The survey has a variety of questions, which are detailed in the Survey Key. For example, the column header “Music” is short for the question “I enjoy listening to music” and is rated 1-5, where 1 represents strongly disagree and 5 represents strongly agree.

There is also some categorical data present as well. Survey participants record their gender, how often they smoke/drink, their internet usage, and education (just to name a few!). Please perform a hypothesis test based on one of the categorical variables and one survey question. For example, you could choose to prove the following: Survey participants who identify as an “only child” enjoy meeting new people (Survey score ).

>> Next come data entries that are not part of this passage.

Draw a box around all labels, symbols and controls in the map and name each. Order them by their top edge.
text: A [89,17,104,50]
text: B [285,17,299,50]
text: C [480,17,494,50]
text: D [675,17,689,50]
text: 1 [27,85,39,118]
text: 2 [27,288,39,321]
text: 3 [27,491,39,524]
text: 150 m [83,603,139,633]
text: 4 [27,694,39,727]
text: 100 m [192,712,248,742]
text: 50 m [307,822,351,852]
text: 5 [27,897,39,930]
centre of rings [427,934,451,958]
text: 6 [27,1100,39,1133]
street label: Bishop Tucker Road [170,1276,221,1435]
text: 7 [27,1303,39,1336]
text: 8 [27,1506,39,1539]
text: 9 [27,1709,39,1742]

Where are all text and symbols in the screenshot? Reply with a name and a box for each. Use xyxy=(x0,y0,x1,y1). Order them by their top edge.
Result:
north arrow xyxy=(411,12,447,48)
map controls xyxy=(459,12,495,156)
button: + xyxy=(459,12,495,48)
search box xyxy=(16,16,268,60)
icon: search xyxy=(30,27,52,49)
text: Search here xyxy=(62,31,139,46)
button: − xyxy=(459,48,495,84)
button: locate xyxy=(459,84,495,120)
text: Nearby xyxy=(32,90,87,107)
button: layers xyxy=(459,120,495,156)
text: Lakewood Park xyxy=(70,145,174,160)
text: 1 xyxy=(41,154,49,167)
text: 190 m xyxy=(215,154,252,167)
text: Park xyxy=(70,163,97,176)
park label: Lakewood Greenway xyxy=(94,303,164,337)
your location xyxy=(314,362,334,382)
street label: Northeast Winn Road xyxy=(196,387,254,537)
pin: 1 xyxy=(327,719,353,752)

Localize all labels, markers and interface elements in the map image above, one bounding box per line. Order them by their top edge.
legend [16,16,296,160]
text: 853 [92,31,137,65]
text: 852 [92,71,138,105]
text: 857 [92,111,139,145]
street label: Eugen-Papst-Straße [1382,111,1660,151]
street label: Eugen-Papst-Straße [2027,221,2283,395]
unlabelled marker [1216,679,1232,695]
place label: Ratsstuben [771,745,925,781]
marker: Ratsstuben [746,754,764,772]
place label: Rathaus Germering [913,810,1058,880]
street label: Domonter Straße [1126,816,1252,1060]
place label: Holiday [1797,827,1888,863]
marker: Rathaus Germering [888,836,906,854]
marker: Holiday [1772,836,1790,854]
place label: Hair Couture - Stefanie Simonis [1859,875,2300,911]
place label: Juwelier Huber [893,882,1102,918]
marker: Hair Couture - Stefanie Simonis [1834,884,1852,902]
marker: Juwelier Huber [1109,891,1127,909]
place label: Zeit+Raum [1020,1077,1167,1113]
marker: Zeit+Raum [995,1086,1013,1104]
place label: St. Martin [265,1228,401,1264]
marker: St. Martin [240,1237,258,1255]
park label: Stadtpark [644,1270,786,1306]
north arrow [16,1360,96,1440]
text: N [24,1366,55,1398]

Here is an example: people who are right-handed (as identified in the data set) enjoy listening to music. Please be sure to use two columns for your test—one that identifies your participants and one that provides a rating.

Performing the Test

Step 1: Write the null hypothesis/alternative hypotheses below for the hypothesis test you would like to carry out based on the data. Determine the tail type. Also include your desired confidence level.

:

Step 2: Create a new tab and take the data you’re interested in studying (so only two columns), so you have plenty of space to make calculations.

Step 3: Perform the hypothesis test. You’ll need to do something similar to what you did in the other parts, with one major difference. Since you’re performing a test on a sampling distribution, you’ll need to use the T-Statistic.

Analysis of Results:

Provide a paragraph that describes your test. What were your null/alternative hypotheses? Were you able to reject the null hypothesis. What was the p-value associated with your test?

In terms of this sampling distribution, what population does it represent? All young people ages 15-30? Or some other population? Explain why.